Anyway! I then proved (twice--once to the men taking the money and once to the lady taking the tickets) that I was Egyptian so I only paid LE2 to get in. That's, let's see, 30 cents. Foreigners pay LE30, which is $4.50, roughly and a steal. {please excuse me while I rant about Egypt's lost opportunity to charge more and actually, I don't know, preserve more monuments! Foreigners would happily pay double or triple or quadruple that to get into monuments! Take advantage people! And have gift stores! Sell gorgeous postcards, and catalogs, and books, and fake mashrabiya and all sorts of dumb knicknacks that make tons of money. Tshirts! anything! I want to be supreme person in charge of all Egyptian antiquities so I can make these sort of decisions and then take all the lovely money and make signage, and walking routes, and restore more monuments, and employ people. I think this is my dream job--take over the supreme council and rearrange all the museums and monuments and fix them up and charge appropriately for them and then use leftover money to make living conditions better for ordinary Egyptians}

I got home by finding a taxi, which was relatively simple as there's a little square outside the mosque. I overpaid by, let's see, about $1.25. Taxi driver loved me. Except he didn't like that I had to tell him directions along the way rather than just saying exactly where we were going, but he got over that. I took the taxi to Manyal, which is where my grandmother lived, so I am fairly familiar with the area, and mailed my letters and picked up passport photos (in preparation for getting a NEW, fancy passport). Then I took another taxi home, for another LE5, or .75 cents. I would have walked, as it was nice, but the khamaseen was kicking up dust and I didn't want to eat dust all the way across the river.
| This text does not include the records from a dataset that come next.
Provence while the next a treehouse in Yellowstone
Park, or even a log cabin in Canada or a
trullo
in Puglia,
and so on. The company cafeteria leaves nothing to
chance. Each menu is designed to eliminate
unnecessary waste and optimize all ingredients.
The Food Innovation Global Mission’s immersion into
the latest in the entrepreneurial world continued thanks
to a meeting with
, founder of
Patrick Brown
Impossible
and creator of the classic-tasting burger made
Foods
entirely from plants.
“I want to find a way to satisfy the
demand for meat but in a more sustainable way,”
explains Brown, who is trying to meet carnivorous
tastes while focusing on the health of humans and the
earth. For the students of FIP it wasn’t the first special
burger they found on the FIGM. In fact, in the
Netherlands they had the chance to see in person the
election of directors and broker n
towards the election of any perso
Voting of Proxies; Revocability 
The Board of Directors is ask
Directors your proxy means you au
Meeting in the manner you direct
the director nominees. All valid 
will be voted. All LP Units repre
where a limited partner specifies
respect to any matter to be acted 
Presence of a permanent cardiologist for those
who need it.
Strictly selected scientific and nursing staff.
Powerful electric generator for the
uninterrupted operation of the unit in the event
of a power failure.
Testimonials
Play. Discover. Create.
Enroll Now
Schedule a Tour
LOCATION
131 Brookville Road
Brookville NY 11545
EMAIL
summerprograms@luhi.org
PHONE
This evening I went over by myself (my uncle had a dentist appointment at 9 PM...can you imagine in the states?) and visited my aunt Zizi. By myself, I was delighted to discover that I could actually mostly hold a conversation, and convey meaning, even when I didn't fully know how to say things. She's not good at correcting, or understanding my questions about how to say things, but she tries hard to understand my accent. My uncle says my accent is quite good, just Jordanian (well, I wonder why!), so sometimes it is hard to understand. I did manage to ask about some money my father had, and how she had distributed it, and was happy with her decisions (it went to some poor families he has helped for years). She's going to teach me to make couscous from scratch! Friday!